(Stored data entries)
----------------------------------------
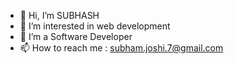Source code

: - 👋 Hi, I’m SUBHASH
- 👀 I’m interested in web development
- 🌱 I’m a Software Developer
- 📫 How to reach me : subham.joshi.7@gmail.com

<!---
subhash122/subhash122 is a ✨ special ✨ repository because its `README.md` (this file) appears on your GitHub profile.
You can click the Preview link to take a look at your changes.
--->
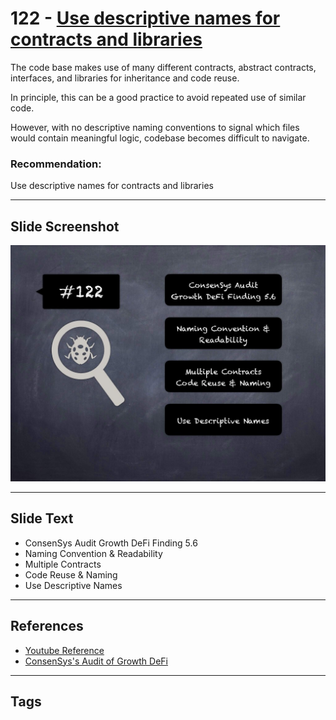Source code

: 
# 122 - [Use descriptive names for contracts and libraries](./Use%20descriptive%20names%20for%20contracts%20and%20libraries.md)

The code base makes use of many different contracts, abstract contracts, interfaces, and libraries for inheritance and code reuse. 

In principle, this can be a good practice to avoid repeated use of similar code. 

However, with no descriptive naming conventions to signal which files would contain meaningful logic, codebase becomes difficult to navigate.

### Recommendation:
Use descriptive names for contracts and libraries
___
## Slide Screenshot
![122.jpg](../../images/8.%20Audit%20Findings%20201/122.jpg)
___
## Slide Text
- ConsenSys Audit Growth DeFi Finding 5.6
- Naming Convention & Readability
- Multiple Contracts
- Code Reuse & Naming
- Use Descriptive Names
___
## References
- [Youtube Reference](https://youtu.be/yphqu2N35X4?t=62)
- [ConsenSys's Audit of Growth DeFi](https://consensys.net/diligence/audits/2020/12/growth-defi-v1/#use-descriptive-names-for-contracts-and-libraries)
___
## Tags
----------------------------------------
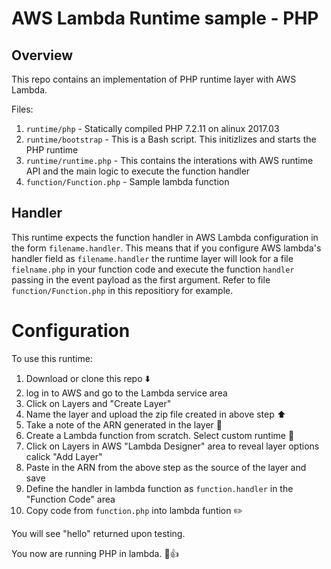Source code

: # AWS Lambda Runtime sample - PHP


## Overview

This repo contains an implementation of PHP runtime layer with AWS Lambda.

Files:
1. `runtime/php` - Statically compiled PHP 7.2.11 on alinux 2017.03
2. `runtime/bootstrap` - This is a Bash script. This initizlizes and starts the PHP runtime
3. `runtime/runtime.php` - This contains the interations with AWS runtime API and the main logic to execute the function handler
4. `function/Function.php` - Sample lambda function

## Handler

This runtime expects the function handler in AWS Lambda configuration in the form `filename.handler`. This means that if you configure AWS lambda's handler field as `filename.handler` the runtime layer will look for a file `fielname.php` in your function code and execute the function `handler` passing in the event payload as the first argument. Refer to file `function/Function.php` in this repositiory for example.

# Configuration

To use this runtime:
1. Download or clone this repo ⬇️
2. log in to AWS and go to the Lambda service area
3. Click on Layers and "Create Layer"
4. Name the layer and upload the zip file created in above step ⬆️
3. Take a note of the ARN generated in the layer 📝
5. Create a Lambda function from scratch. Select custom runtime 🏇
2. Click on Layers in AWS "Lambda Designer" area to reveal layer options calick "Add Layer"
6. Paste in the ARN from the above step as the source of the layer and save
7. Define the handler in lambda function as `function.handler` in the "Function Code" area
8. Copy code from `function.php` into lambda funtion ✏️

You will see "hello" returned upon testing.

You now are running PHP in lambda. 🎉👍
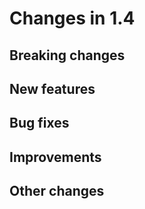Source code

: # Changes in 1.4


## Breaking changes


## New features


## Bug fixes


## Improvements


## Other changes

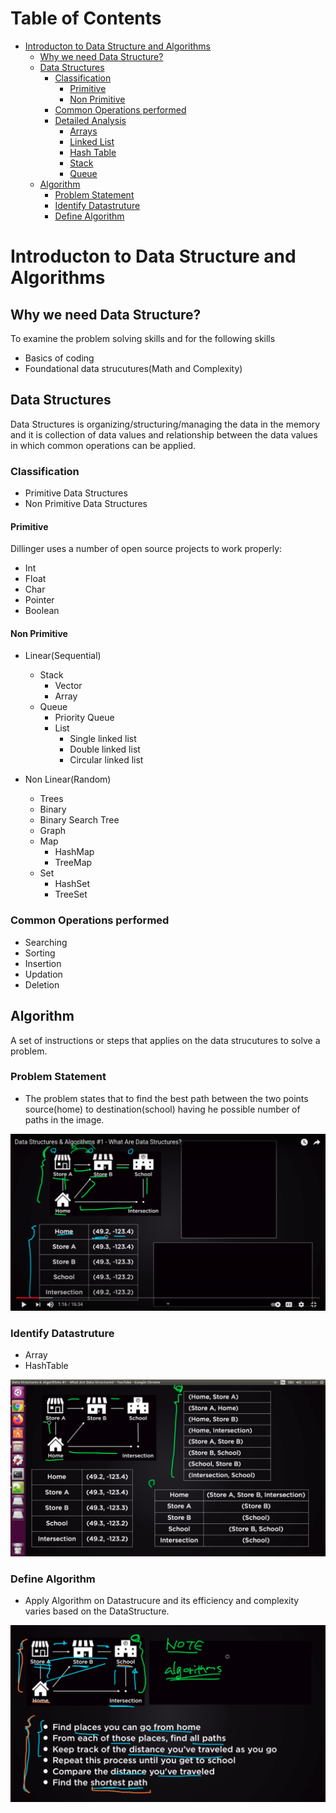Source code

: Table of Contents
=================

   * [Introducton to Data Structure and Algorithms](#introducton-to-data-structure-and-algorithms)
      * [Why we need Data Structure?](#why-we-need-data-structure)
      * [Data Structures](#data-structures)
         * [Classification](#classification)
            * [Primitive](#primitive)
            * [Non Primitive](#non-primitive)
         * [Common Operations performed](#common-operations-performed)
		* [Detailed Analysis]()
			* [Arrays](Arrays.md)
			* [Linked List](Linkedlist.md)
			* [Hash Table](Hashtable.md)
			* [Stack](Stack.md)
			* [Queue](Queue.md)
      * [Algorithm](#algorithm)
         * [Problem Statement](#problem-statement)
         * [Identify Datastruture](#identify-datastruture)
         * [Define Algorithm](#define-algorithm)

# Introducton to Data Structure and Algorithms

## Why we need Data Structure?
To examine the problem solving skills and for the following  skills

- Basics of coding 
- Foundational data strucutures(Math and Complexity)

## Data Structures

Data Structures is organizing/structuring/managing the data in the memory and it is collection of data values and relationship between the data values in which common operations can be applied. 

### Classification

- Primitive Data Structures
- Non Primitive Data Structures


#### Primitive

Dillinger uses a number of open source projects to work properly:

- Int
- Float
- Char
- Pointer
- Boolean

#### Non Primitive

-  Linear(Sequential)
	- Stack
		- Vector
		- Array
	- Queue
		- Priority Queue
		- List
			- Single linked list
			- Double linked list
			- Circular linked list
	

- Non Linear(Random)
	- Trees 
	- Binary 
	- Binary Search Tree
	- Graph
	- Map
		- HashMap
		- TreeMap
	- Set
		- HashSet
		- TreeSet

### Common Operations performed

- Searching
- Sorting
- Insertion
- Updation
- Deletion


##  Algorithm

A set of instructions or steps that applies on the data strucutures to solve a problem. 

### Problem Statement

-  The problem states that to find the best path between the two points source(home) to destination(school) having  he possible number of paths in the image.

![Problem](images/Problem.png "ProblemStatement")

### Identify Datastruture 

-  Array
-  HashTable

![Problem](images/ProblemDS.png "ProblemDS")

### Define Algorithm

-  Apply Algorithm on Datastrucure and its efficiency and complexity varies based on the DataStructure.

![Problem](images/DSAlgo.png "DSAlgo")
----------------------------------------
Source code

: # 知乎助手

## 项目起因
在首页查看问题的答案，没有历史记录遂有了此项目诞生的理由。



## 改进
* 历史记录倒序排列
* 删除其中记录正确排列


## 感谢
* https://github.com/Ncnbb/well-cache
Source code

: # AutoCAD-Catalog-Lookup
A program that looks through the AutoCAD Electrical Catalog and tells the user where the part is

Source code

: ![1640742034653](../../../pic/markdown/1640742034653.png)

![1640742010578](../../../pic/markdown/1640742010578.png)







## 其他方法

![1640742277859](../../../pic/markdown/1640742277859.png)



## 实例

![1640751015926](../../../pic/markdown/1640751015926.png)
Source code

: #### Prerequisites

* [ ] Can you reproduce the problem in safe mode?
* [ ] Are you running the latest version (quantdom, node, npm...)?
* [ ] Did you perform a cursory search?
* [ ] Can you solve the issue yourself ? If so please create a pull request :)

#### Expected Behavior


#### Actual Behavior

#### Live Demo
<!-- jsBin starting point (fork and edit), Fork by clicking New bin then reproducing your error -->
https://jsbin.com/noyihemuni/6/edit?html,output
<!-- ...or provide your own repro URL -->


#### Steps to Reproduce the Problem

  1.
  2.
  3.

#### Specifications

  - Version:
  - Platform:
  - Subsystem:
----------------------------------------
▶ What to work on: Rewrite the rows starting with the line that contains "### Problem Statement" and going on through the line that contains "### Identify Datastruture", putting "shortest path" in place of "best path" and keeping everything else the same.

▶ Response area:
### Problem Statement

-  The problem states that to find the shortest path between the two points source(home) to destination(school) having  he possible number of paths in the image.

![Problem](images/Problem.png "ProblemStatement")

### Identify Datastruture 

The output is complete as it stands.